» Supplied text:
Less obvious opportunities are just as real. The US government recently gave away a huge portion of the broadcast spectrum to private companies for digital television broadcasting. If they had auctioned off leases to the highest bidder, they would have created a stream of income worth billions of dollars every year as long as broadcast exists. That was an enormous lost opportunity. Today, increased awareness about the need to do something about global warming is another opportunity. Two strategies currently being discussed, “tax and dividend” and “cap and dividend,” would make polluters pay for the damage they do to the environment and return the proceeds to everyone as a dividend. Opportunities are all around, if we look for them.
4. Think like an owner. Think like a monopolist. Think like Johnny Carson
There is a danger in the Alaska model. If everybody gets paid when we privatize resources, they might want to privatize more resources and allow more damage to the environment. The solution to this problem is that once the community demands fees for the use of its resources, it asserts ownership of those resources. Once members of the community begin to think of themselves as the owners of their environment, new opportunities open up. The community is the owner; government is the broker; business is the hired help. The owner sets the terms of rental. They can allow private exploitation of their property only with strong environmental protections attached. The right to compensation is only one of the rights of ownership—along with it comes the right to manage, regulate, and restrict access. Receiving payment for resources helps the members of the community think of themselves as joint owners of the environment with the power to insist that tenants be good stewards of the environment.
Once members of the community start to think of themselves as owners of the community’s resources, they need to realize that, as a group, they have a monopoly over those resources. Monopolists don’t sell all they can at bargain prices. They restrict supply, selling less to get higher prices. Once we think about maximizing profit from resources, big corporations can forget about bargain deals.
But we should not think like just any monopolist. We should think like Johnny Carson. Who? In the 1970s, Johnny Carson hosted the most popular talk show on American television. Because he could have gone to any network and brought his audience with him, he demanded and got a salary that made him the highest paid entertainer in the world, but he didn’t stop there. He gradually demanded more vacation time, eventually getting something like four months per year. Then, he decided to reduce his weekly workload by one day. So he worked four days a week, eight months a year, and he was still the highest paid entertainer in the world. Johnny Carson realized that his time was valuable not only when sold, but also when unsold. As monopoly owners of the commons who think of our environment the way Johnny Carson thought of his time, we could have more money coming in while we also secure larger parks, more nature reserves, less pollution, and better resource management.

» Data extract:

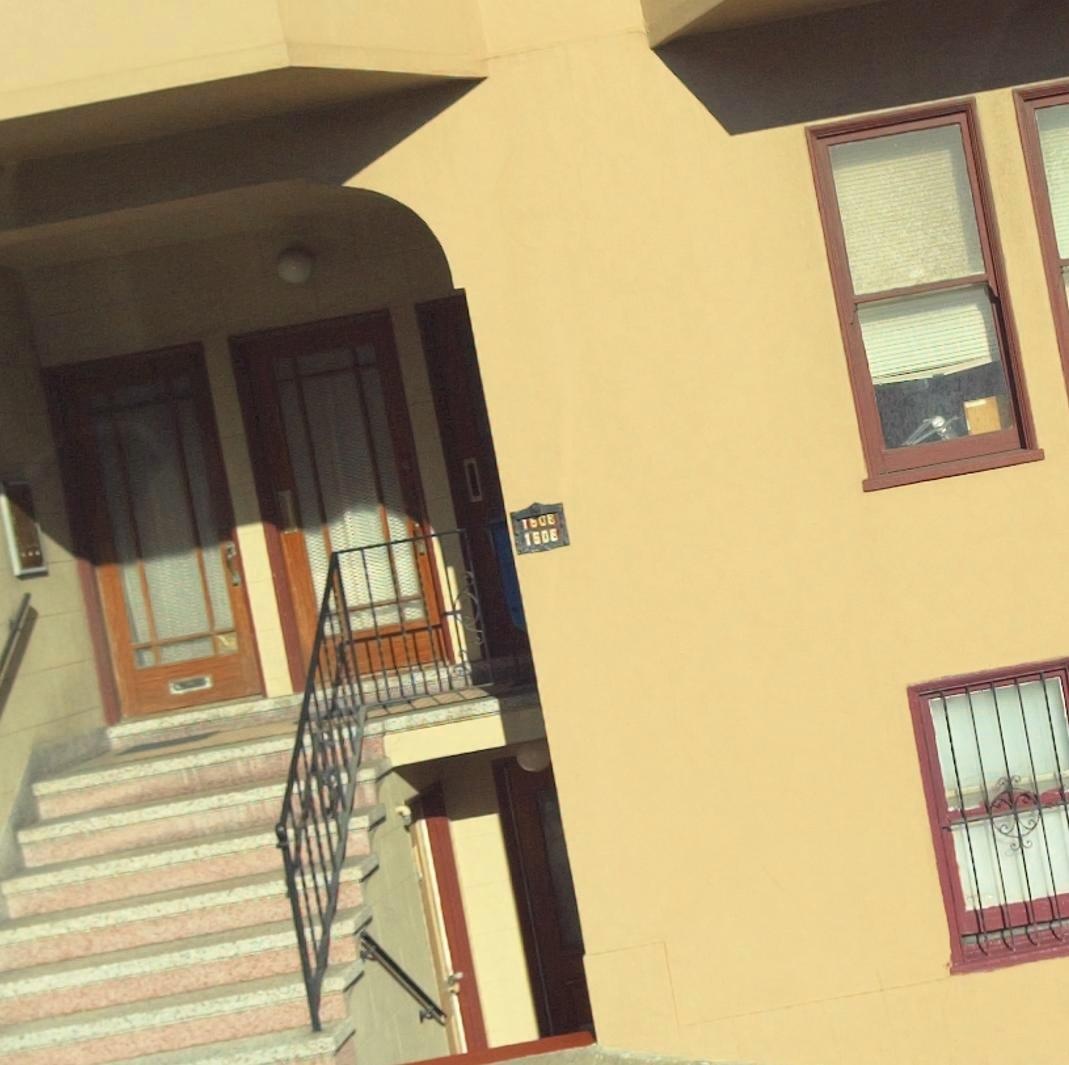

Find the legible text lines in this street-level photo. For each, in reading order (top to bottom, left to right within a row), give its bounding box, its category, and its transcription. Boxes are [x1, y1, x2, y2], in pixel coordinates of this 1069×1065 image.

[519, 512, 557, 532] StreetNumber: 1606
[522, 526, 560, 548] StreetNumber: 1608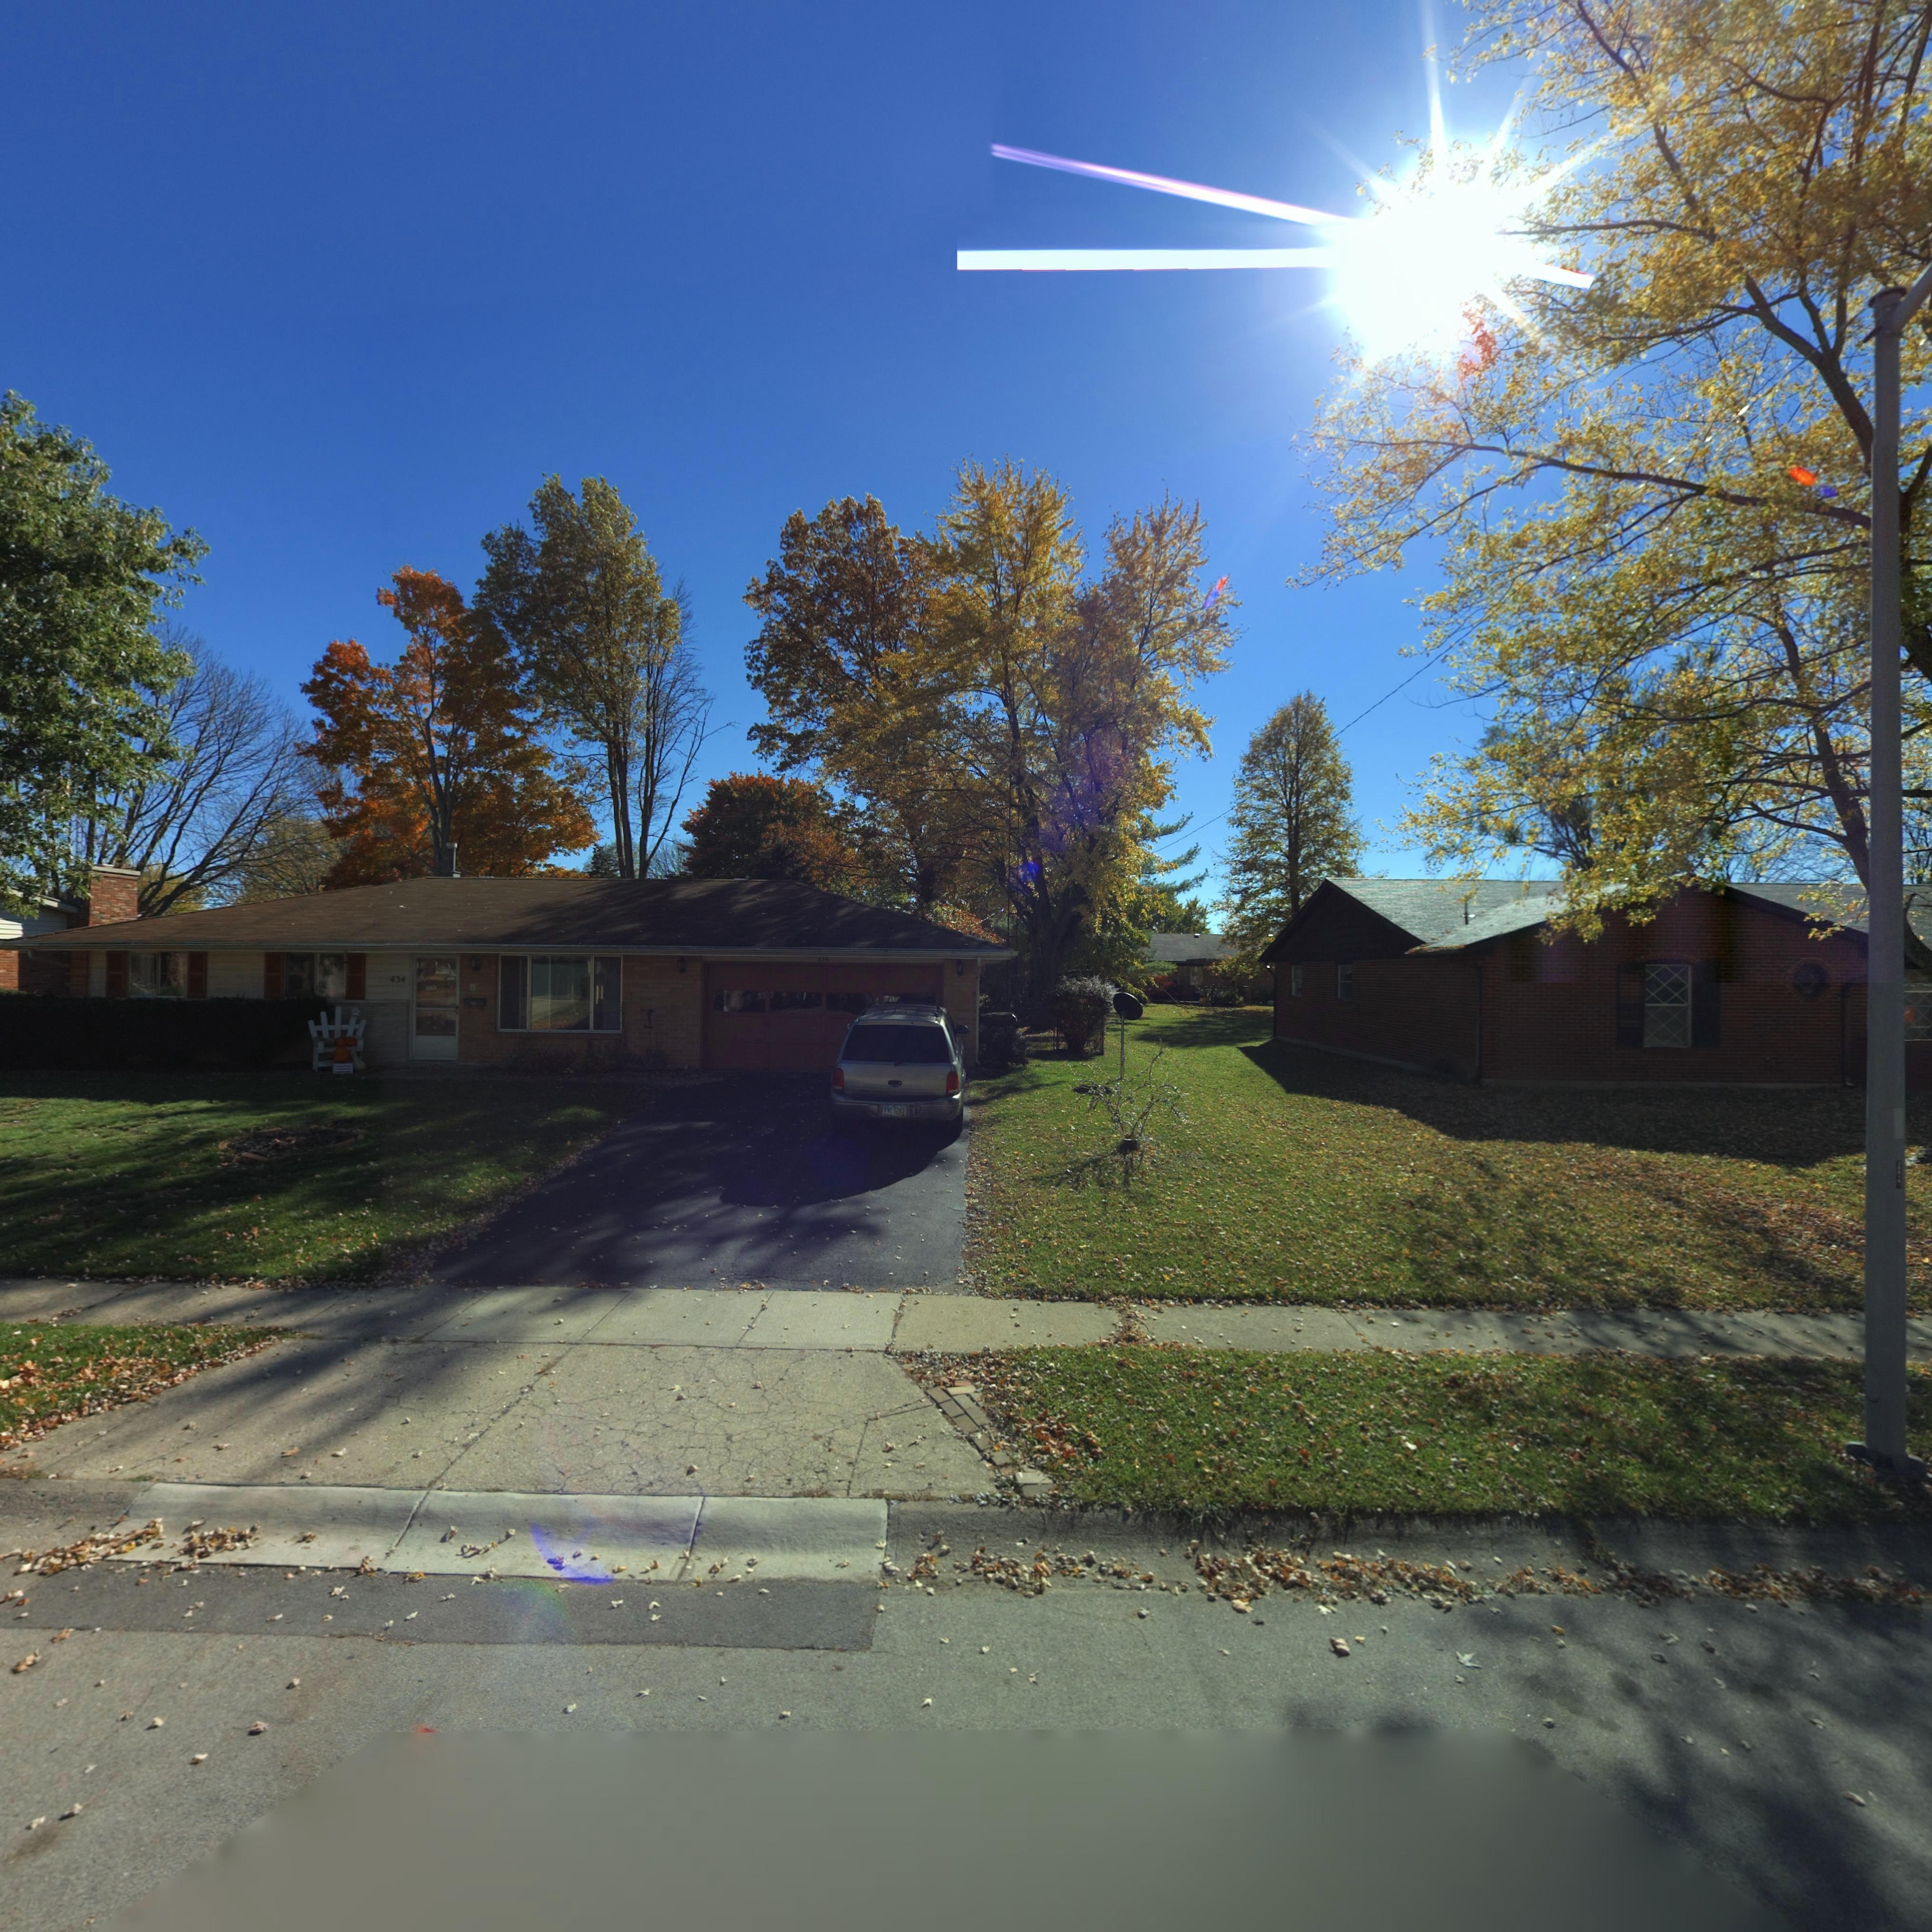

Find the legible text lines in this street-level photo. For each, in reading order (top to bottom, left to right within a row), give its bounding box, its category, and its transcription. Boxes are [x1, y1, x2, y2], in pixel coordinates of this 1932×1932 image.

[816, 956, 830, 963] StreetNumber: 4**
[388, 975, 406, 985] StreetNumber: 434
[883, 1107, 906, 1115] None: FVC*5283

» What you need to do: In the text above on community ownership of resources, what role is assigned to government?

» Reply: Government is the broker.